One of the great losses from the slow death of print journalism is the absence of newspaper used as packing material these days. Often, the newspapers could be more interesting than whatever they protected in shipment.

As most seemed to come from retailers in smaller cities and towns, one was given a snapshot of life away from the larger and, often, rather boring mainstream media outlets. Being small towns, the stories tended to be covered in an "up close and personal" way.
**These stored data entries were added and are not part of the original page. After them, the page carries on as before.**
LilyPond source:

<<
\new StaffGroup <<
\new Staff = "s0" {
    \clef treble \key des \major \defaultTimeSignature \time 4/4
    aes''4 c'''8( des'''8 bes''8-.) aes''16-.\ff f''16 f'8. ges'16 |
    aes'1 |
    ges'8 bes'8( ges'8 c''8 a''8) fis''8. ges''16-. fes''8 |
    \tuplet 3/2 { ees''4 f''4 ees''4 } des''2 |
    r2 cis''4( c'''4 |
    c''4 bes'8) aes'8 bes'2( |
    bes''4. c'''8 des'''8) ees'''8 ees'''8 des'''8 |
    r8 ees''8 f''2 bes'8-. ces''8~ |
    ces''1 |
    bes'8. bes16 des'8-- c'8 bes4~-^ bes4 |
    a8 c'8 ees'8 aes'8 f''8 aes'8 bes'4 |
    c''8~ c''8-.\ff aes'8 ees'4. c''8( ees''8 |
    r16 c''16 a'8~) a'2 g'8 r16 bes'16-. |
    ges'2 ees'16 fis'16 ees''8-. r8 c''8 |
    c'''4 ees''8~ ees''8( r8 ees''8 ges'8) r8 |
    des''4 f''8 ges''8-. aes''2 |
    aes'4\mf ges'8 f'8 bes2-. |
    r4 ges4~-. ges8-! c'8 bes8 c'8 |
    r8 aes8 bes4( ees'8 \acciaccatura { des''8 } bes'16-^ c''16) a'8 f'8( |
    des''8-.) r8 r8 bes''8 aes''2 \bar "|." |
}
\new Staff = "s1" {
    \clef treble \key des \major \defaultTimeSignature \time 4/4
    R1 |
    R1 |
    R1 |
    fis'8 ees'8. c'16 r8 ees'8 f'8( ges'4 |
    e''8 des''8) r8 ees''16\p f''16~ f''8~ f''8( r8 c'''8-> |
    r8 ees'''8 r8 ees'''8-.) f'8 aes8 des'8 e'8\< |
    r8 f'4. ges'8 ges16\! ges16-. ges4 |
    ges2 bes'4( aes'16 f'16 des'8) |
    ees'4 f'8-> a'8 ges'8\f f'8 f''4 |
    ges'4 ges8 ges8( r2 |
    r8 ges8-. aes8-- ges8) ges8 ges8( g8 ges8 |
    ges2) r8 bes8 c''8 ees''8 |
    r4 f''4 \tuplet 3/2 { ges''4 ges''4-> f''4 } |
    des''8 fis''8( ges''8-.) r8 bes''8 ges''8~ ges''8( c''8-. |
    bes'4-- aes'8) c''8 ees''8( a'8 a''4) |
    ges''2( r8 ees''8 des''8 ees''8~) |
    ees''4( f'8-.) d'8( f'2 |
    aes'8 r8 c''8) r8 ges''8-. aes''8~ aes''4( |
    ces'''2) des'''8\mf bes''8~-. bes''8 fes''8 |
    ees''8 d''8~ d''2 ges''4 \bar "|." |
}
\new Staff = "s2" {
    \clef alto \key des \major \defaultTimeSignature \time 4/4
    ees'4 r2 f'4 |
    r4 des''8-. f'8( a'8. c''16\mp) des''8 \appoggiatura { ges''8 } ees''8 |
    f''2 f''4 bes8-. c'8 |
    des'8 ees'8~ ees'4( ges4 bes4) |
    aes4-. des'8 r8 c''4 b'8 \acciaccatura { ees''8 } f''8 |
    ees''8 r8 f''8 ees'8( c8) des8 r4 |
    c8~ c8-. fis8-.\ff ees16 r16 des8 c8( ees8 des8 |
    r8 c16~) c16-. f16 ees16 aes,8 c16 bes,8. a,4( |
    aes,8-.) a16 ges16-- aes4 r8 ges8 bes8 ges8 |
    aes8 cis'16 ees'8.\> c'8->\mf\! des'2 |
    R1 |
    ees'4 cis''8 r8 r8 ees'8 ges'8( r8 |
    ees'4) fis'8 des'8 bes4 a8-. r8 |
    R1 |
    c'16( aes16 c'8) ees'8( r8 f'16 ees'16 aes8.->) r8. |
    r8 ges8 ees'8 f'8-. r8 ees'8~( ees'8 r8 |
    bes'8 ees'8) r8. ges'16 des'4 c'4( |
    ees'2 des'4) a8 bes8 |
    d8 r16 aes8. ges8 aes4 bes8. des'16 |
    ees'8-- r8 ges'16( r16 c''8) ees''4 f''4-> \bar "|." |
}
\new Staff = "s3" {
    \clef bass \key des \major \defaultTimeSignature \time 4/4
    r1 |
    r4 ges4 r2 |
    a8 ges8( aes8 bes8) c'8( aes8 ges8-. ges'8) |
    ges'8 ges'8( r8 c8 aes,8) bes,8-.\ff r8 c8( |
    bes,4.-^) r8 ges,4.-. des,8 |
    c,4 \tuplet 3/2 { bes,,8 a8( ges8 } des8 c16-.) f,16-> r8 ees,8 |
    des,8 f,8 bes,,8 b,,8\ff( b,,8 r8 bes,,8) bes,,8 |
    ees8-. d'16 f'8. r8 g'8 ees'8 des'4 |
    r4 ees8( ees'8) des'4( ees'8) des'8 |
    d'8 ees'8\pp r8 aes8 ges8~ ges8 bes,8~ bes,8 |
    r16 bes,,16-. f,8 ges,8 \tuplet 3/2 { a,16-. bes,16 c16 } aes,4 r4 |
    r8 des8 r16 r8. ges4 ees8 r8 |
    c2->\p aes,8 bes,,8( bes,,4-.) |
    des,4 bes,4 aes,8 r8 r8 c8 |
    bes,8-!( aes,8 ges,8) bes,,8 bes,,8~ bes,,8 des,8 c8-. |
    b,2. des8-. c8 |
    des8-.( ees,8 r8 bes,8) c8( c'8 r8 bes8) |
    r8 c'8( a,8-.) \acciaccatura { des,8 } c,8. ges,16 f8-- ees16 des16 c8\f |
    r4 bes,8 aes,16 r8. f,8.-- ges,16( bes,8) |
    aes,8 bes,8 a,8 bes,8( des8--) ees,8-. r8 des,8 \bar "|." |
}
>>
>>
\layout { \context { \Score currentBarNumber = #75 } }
A murder which might be covered in Baltimore only because of the novel way the dearly departed was done in and then in only two and a half short paragraphs on page 18--inside column, would be splashed across the front page, above the fold, with jumps to three different large column-inch feature articles covering what was thought to have happened, who was thought to have dunit, why they were thought to have dunit, when the heinous deed was done, how they accomplished this piece of human drama, and the fact that their (the victim, murderer, or whichever family or friend) Uncle Fudd was coming in on the bus from Chilhowie to officiate at the celebration. For those of a writerly bent, this is the grist for the keyboarded mill. Outside of Arnold Toynbee, this is the magnification at which most writers work. If writers were supposed to write what they'd experienced as opposed to what they know (the last delivered in a thick Russian accent), most fiction would be really boring. While most of us write about the experiences of our lives and those of our friends and families (in my case, this is pretty much a non-starter. None of my family have been particularly homicidal--at least to those within the family), without the wider knowledge of life we obtain through watching others' disasters, our output would be on a par with that seen on the "walls" in Ray Bradbury's "Fahrenheit 451."



18 September 2010: Feast of St. Gerreoulus. Constantine the Great wins battle of Chrysopolis becoming sole emperor of Rome 324 AD, Moscow burns 1812, "Fugitive Slave Act" passed by U.S. Congress 1850, South African troops land in German Southwest Africa 1914, U.S. Air Force established 1947, Voyager I takes first photo of Earth and Moon together 1977.